### ЗАДАНИЕ 1
Внесите в нумерованный список строки записей: всё от строки со словами "vloedt, gepaard gaande met" до строки со словами "自分らしい暮らしを送りたい人に向けた本です。" включительно, без пустых строк. Остальные строки записей не берите.

***

Под утро мне приходится идти в караул у оставшихся после немцев складов снабжения: военное командование поставило сторожить их именно нас (одержимая жаждой легкой поживы толпа грабит и растаскивает все, что попадется под руку). Позади меня идет женщина с мальчиком. Когда они меня обгоняют, я внезапно улавливаю, что мать разговаривает с сыном на идиш. Стою посреди улицы и плачу - сподобилась увидеть живого еврейского ребенка.
Товарищи рассказывают об отце и сыне, которые в течение девяти месяцев просидели в подвале у знакомого христианина в ящике и теперь не могут пошевелиться.
Рашка Твердин, ушедшая с нами в лес, когда ей еще не исполнилось 14 лет, приходит навестить меня. У нее была большая семья. Никого не осталось. Она вручает мне "Послание к товарищам-хашомеровцам в лесах", которое она спрятала у себя на теле перед выходом из партизанского лагеря. В своем тонком летнем платьице, с дрожащими, съеженными от холода плечиками, она, мне кажется, совсем не подросла с тех пор, как я впервые увидела ее в гетто. Уговариваю взять мое пальто. Она обещает назавтра вернуть и уходит к себе в комнату на соседней улице.
Ночью немецкие самолеты бомбили город. Наутро под развалинами мы нашли тела Рашки Твердин и Блюмы Маркович.
На следующий день мы вырыли первую могилу на старом еврейском кладбище освобожденного Вильнюса. В десятках километров отсюда, среди болот в Рудницких лесах полгода назад мы похоронили сестру Блюмы - Рашку Маркович. Их мать была расстреляна в Понарах,
В город начинают приходить из Нарочи первые из наших партизан, бывшие члены ЭФПЕО. Только теперь до нас по-настоящему доходит то, что там произошло, и при каких обстоятельствах погибли десятки наших товарищей.
Штаб партизанской бригады составляет список представленных к боевым наградам. Евреев в списке крайне мало. Из Москвы приходят медали для распределения среди всех бойцов бригады. Штаб задерживает церемонию вручения в Литовской бригаде слишком много евреев, награждение медалями может выявить это. В знак протеста против такого отношения Аба Ковнер на глазах Гавриса рвет приказ о представлении его, Абы, к ордену.
В Понарах устраивают траурную церемонию. Представители правительства отмечают память погребенных в Понарах литовских, польских и русских граждан.
Братские могилы наполовину разрыты. В них лежат тысячи расстрелянных евреев, которых немцы не успели сжечь. Трупы громоздятся пластами, присыпанные известью.

***

### ЗАДАНИЕ 2
Перепишите из текста документа всё от слов "Товарищи рассказывают об" до слов "не могут пошевелиться.", заменив "в подвале" на "в погребе".

***

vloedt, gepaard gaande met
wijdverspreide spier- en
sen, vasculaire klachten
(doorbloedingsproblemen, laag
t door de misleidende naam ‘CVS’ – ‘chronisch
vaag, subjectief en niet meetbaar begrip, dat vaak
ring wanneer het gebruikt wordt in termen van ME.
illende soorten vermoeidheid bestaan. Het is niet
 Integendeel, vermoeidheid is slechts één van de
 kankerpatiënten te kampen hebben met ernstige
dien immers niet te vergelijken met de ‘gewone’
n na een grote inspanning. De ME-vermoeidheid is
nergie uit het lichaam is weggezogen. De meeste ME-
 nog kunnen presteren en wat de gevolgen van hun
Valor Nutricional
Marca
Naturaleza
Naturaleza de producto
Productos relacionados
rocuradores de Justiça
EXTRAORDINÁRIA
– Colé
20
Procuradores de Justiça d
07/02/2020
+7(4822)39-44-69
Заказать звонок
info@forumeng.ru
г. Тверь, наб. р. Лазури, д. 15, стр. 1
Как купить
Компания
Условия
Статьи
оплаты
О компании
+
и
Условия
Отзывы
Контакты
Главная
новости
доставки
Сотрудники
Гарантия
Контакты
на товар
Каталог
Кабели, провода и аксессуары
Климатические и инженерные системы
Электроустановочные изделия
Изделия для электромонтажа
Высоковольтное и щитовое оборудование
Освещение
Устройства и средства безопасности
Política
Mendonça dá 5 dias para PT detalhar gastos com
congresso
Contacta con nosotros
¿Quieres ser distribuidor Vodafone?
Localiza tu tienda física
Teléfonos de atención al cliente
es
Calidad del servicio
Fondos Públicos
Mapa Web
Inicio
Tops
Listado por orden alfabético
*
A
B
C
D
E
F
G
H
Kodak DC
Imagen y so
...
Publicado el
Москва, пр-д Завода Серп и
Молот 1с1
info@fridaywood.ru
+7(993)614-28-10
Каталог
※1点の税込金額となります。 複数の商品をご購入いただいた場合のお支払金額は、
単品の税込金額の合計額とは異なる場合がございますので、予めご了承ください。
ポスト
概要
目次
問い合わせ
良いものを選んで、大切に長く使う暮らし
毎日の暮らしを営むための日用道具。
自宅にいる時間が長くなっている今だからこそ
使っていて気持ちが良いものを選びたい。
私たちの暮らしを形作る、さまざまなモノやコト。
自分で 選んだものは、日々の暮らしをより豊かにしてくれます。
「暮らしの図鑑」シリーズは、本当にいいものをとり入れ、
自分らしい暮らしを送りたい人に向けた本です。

***

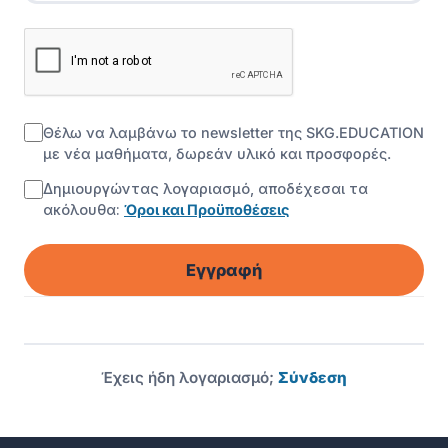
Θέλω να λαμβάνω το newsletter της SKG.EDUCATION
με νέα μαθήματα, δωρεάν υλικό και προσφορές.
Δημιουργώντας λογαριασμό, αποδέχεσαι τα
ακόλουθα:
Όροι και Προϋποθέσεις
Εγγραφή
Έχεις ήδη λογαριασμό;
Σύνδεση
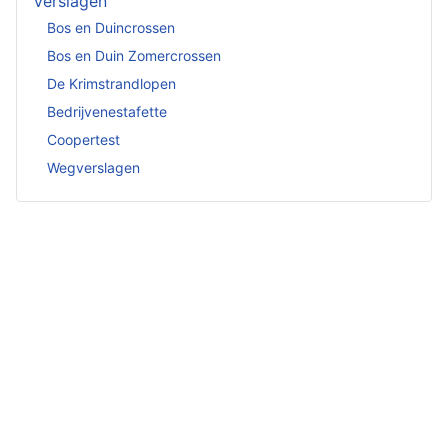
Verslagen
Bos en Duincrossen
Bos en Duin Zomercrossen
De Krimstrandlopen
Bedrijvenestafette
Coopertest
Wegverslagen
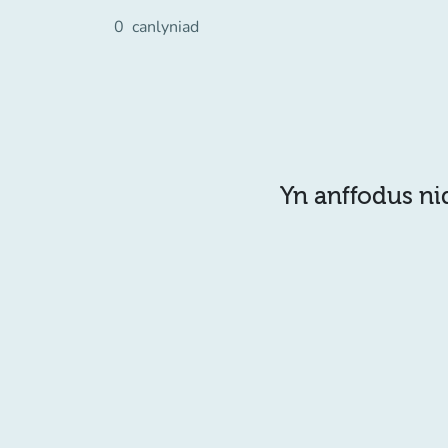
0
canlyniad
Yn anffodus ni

***

### ПИСЬМЕННЫЙ ОТВЕТ 1
1. vloedt, gepaard gaande met
2. wijdverspreide spier- en
3. sen, vasculaire klachten
4. (doorbloedingsproblemen, laag
5. t door de misleidende naam ‘CVS’ – ‘chronisch
6. vaag, subjectief en niet meetbaar begrip, dat vaak
7. ring wanneer het gebruikt wordt in termen van ME.
8. illende soorten vermoeidheid bestaan. Het is niet
9.  Integendeel, vermoeidheid is slechts één van de
10.  kankerpatiënten te kampen hebben met ernstige
11. dien immers niet te vergelijken met de ‘gewone’
12. n na een grote inspanning. De ME-vermoeidheid is
13. nergie uit het lichaam is weggezogen. De meeste ME-
14.  nog kunnen presteren en wat de gevolgen van hun
15. Valor Nutricional
16. Marca
17. Naturaleza
18. Naturaleza de producto
19. Productos relacionados
20. rocuradores de Justiça
21. EXTRAORDINÁRIA
22. – Colé
23. 20
24. Procuradores de Justiça d
25. 07/02/2020
26. +7(4822)39-44-69
27. Заказать звонок
28. info@forumeng.ru
29. г. Тверь, наб. р. Лазури, д. 15, стр. 1
30. Как купить
31. Компания
32. Условия
33. Статьи
34. оплаты
35. О компании
36. +
37. и
38. Условия
39. Отзывы
40. Контакты
41. Главная
42. новости
43. доставки
44. Сотрудники
45. Гарантия
46. Контакты
47. на товар
48. Каталог
49. Кабели, провода и аксессуары
50. Климатические и инженерные системы
51. Электроустановочные изделия
52. Изделия для электромонтажа
53. Высоковольтное и щитовое оборудование
54. Освещение
55. Устройства и средства безопасности
56. Política
57. Mendonça dá 5 dias para PT detalhar gastos com
58. congresso
59. Contacta con nosotros
60. ¿Quieres ser distribuidor Vodafone?
61. Localiza tu tienda física
62. Teléfonos de atención al cliente
63. es
64. Calidad del servicio
65. Fondos Públicos
66. Mapa Web
67. Inicio
68. Tops
69. Listado por orden alfabético
70. *
71. A
72. B
73. C
74. D
75. E
76. F
77. G
78. H
79. Kodak DC
80. Imagen y so
81. ...
82. Publicado el
83. Москва, пр-д Завода Серп и
84. Молот 1с1
85. info@fridaywood.ru
86. +7(993)614-28-10
87. Каталог
88. ※1点の税込金額となります。 複数の商品をご購入いただいた場合のお支払金額は、
89. 単品の税込金額の合計額とは異なる場合がございますので、予めご了承ください。
90. ポスト
91. 概要
92. 目次
93. 問い合わせ
94. 良いものを選んで、大切に長く使う暮らし
95. 毎日の暮らしを営むための日用道具。
96. 自宅にいる時間が長くなっている今だからこそ
97. 使っていて気持ちが良いものを選びたい。
98. 私たちの暮らしを形作る、さまざまなモノやコト。
99. 自分で 選んだものは、日々の暮らしをより豊かにしてくれます。
100. 「暮らしの図鑑」シリーズは、本当にいいものをとり入れ、
101. 自分らしい暮らしを送りたい人に向けた本です。

### ПИСЬМЕННЫЙ ОТВЕТ 2
Товарищи рассказывают об отце и сыне, которые в течение девяти месяцев просидели в погребе у знакомого христианина в ящике и теперь не могут пошевелиться.